On Julia v1.3.1 I cannot reproduce the slowdown anymore
julia> using BenchmarkTools
julia> x = [rand(1:99,4) for i=1:1_000_000];
julia> for i=1:20; @time y=Set.(x); end
0.552832 seconds (5.00 M allocations: 480.652 MiB, 41.23% gc time)
0.321580 seconds (5.00 M allocations: 480.652 MiB)
0.515798 seconds (5.00 M allocations: 480.652 MiB, 42.49% gc time)
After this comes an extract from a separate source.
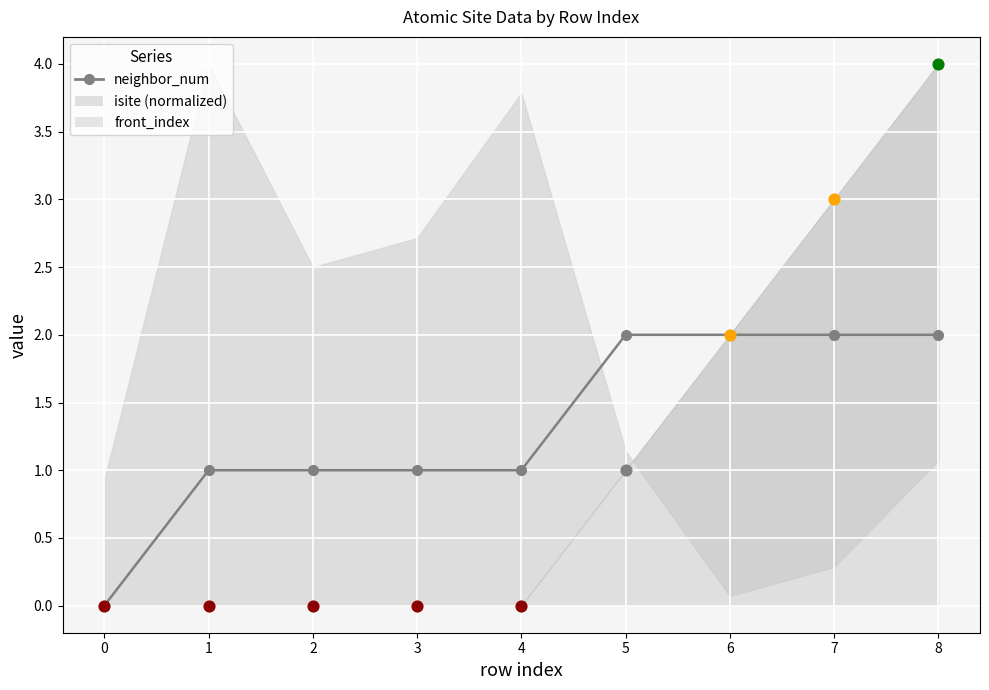

Approximately how many times larger is the value at 1 compared to 5?

0.5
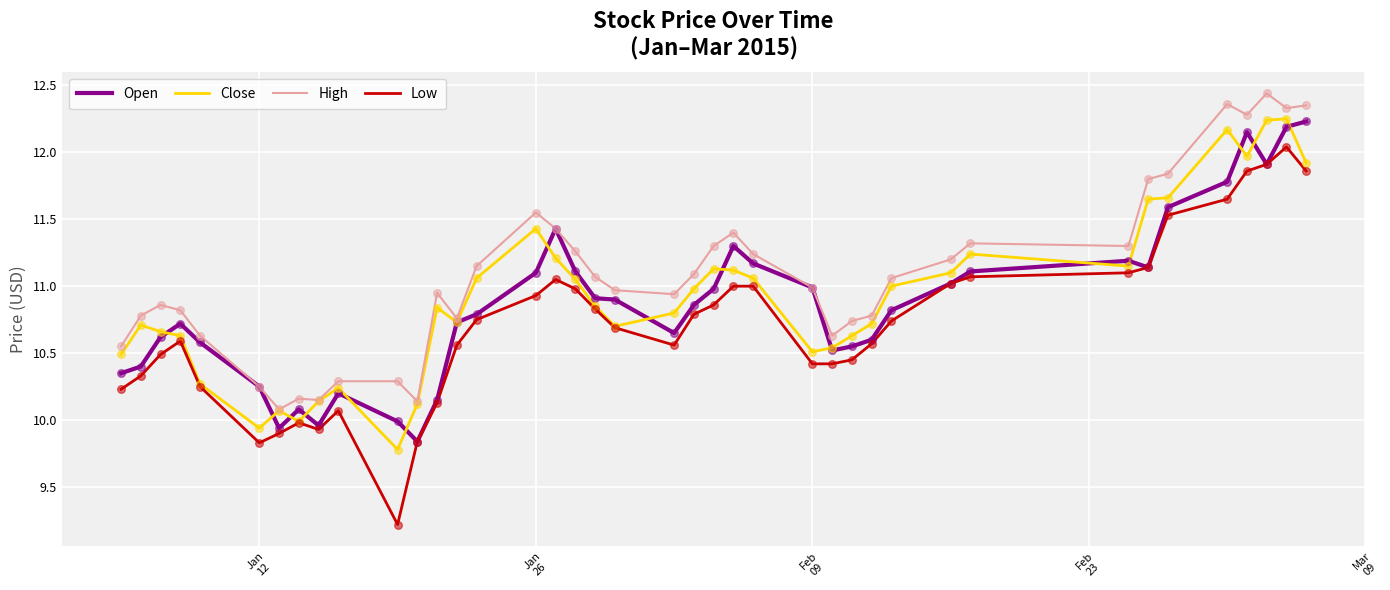

Which series has the widest spread of values?

Low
0.323023 seconds (5.00 M allocations: 480.652 MiB)
0.543687 seconds (5.00 M allocations: 480.652 MiB, 41.90% gc time)
0.345157 seconds (5.00 M allocations: 480.652 MiB)
0.531513 seconds (5.00 M allocations: 480.652 MiB, 42.90% gc time)
0.322940 seconds (5.00 M allocations: 480.652 MiB)
0.533765 seconds (5.00 M allocations: 480.652 MiB, 44.11% gc time)
0.316955 seconds (5.00 M allocations: 480.652 MiB)
0.547226 seconds (5.00 M allocations: 480.652 MiB, 43.37% gc time)
0.306540 seconds (5.00 M allocations: 480.652 MiB)
0.314869 seconds (5.00 M allocations: 480.652 MiB)
0.521128 seconds (5.00 M allocations: 480.652 MiB, 42.65% gc time)
0.317711 seconds (5.00 M allocations: 480.652 MiB)
0.453577 seconds (5.00 M allocations: 480.652 MiB, 34.68% gc time)
0.450270 seconds (5.00 M allocations: 480.652 MiB, 32.99% gc time)
0.316003 seconds (5.00 M allocations: 480.652 MiB)
0.494622 seconds (5.00 M allocations: 480.652 MiB, 39.59% gc time)
0.317511 seconds (5.00 M allocations: 480.652 MiB)
julia> @btime Set.($x);
358.550 ms (5000002 allocations: 480.65 MiB)
julia> @btime Set.($x);
323.221 ms (5000002 allocations: 480.65 MiB)
julia> @btime Set.($x);
326.482 ms (5000002 allocations: 480.65 MiB)
julia> @btime Set.($x);
322.516 ms (5000002 allocations: 480.65 MiB)
Closing the issue. PR https://github.com/JuliaLang/julia/pull/32556 says it helps this issue a bit, maybe there were other improvements as well.
Most helpful comment
Just looking at your reported times, and removing the GC part:
So there is no real slowdown, apart from the fact that the price of garbage collecting earlier runs is attributed to later runs. On the other hand, this nicely demonstrates the price of garbage collected languages (as opposed to ref-counted ones): If the code is structured such that generational gc doesn't help and heuristics fail, then we get a complexity-class sized slowdown:
For large N, we get quadratic runtime, as expected: Each GC run takes linear time in N, and the number of GC runs is also linear in N. Python, as a refcounted language, will experience linear runtime (I think cycle detection is also quadratic, but triggered more rarely). Thanks for this nice example, maybe we should put it into the performance pitfall section (because you should never ever write code like that: Many tiny interlinked GC visible objects that are rolled over with a period long enough to stymie generational gc).